First appearing in their mother tongue as Весёлые Улыбки (or Happy Smiles for those not fluent in Russian) in 2008, it got an English reissue a year later as the aforementioned Waste Management, which included entirely new artwork that featured the girls looking like survivors from an apocalyptic event. While it may have had a fairly grim title and artistic visual, its intention was to mirror sarcastic comments about the state of the Russian music industry – in a similar way that Happy Smiles did. Upon release, Waste Management was quite rightly hailed by many critics as Lena and Julia’s best album to date, though it sadly failed to have much commercial success beyond its home turf.
With grungier guitars, crunching synths and crisp percussion, the album possessed a darker more industrial hue than their first two efforts (2002’s 200 km/h in the Wrong Lane and 2005’s Dangerous and Moving). However, with tracks like ‘You and I’, it continued to tap into the existing t.A.T.u. mythology with further ‘us against the world’ type lyrics. Three singles were released from the album, ending with the purring synths of ‘Sparks’ that contrast perfectly against Julia’s husky vocal, though the album contained a plethora of single-ready songs. From the creepy stalker vibe of ‘Fly On the Wall’ to the dreamy and melancholic beauty of ‘Don’t Regret’ where Lena’s angelic voice carries the song, t.A.T.u. have never sounded better.
With an album so well produced from start to finish, it’s difficult to pinpoint precise highlights, but perhaps its finest moments are in the closing set of remixes that revisit ‘White Robe’, ‘Running Blind’ and ‘Don’t Regret’. Each remix successfully re-imagines an already great track – and not just in a generic dance remix fashion; it’s like three entirely new and distinct tracks with perhaps the pinnacle being the Fly Dream remix of ‘White Robe’, which conjures up a wonderful soundscape. Alongside the standard version of the album, a continuous mix of Waste Management called the Transcendent Version was released, which further underlined the sonic cohesion of the album.
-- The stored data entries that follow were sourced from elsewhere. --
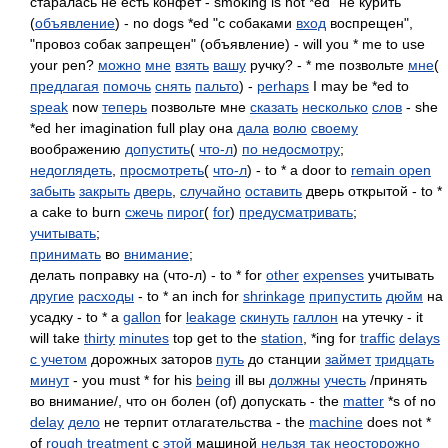
старалась не есть конфет - smoking is not *ed "не курить"
(
объявление
) - no dogs *ed "с собаками
вход
воспрещен",
"провоз собак запрещен" (объявление) - will you * me to use
your pen?
можно
мне
взять
вашу
ручку? - * me позвольте
мне
(
предлагая
помочь
снять
пальто
) -
perhaps
I may be *ed to
speak
now
теперь
позвольте мне
сказать
несколько
слов
- she
*ed her imagination full play она
дала
волю
своему
воображению
допустить
(
что-л
)
по недосмотру
;
недоглядеть
,
просмотреть
(
что-л
) - to * a door to
remain open
забыть
закрыть
дверь
,
случайно
оставить
дверь открытой - to *
a cake to burn
сжечь
пирог
(
for
)
предусматривать
;
учитывать
;
принимать
во
внимание
;
делать поправку на (что-л) - to * for
other
expenses
учитывать
другие
расходы
- to * an inch for
shrinkage
припустить
дюйм
на
усадку - to * a
gallon
for
leakage
скинуть
галлон
на утечку - it
will take
thirty
minutes
top get to the
station
, *ing for
traffic
delays
с учетом
дорожных заторов
путь
до станции
займет
тридцать
минут
- you must * for his
being
ill вы
должны
учесть
/принять
во внимание/, что он болен (of) допускать - the
matter
*s of no
delay
дело
не терпит отлагательства - the
machine
does not *
of
rough
treatment
с
этой
машиной
нельзя
так
неосторожно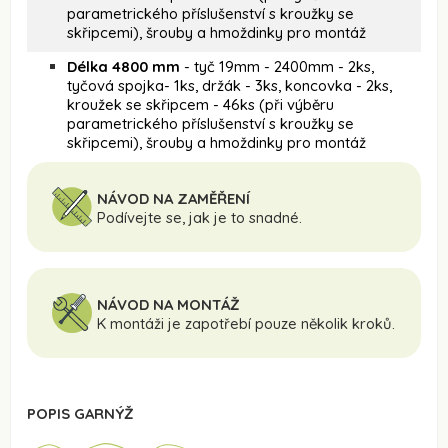
parametrického příslušenství s kroužky se
skřipcemi), šrouby a hmoždinky pro montáž
Délka 4800 mm
- tyč 19mm - 2400mm - 2ks,
tyčová spojka- 1ks, držák - 3ks, koncovka - 2ks,
kroužek se skřipcem - 46ks (při výběru
parametrického příslušenství s kroužky se
skřipcemi), šrouby a hmoždinky pro montáž
NÁVOD NA ZAMĚŘENÍ
Podívejte se, jak je to snadné.
NÁVOD NA MONTÁŽ
K montáži je zapotřebí pouze několik kroků.
POPIS GARNÝŽ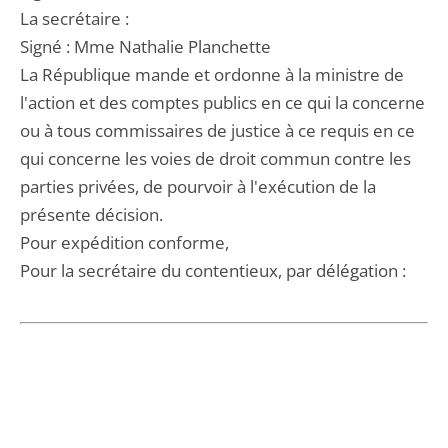
La secrétaire :
Signé : Mme Nathalie Planchette
La République mande et ordonne à la ministre de
l'action et des comptes publics en ce qui la concerne
ou à tous commissaires de justice à ce requis en ce
qui concerne les voies de droit commun contre les
parties privées, de pourvoir à l'exécution de la
présente décision.
Pour expédition conforme,
Pour la secrétaire du contentieux, par délégation :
While t.A.T.u. may have sounded on top their game, behind the scenes was a different matter. Ever the potential problem with manufactured music acts, the girls’ relationship unfortunately soured in later years, reaching a particularly low point when Julia criticised Lena’s subsequent solo output and even, quite unbelievably, made homophobic remarks – although Lena was quick to defend the LGBT community and distance herself from Julia’s comments. Despite these recent events, online petitioning exists from fans in the hopes of getting the pair to reunite for the sake of making more excellent music, exemplified by this particular album. Though to use a lyric from the album’s second single ‘White Robe’, with the apparently troublesome Julia in the mix, any potential reunion may mean they will merely be ‘back together, just for splitting’. However, if the worst happens and the Slavic duo fail to make up and produce another album at some point in the future, at least the t.A.T.u. legacy will end on a high with Waste Management.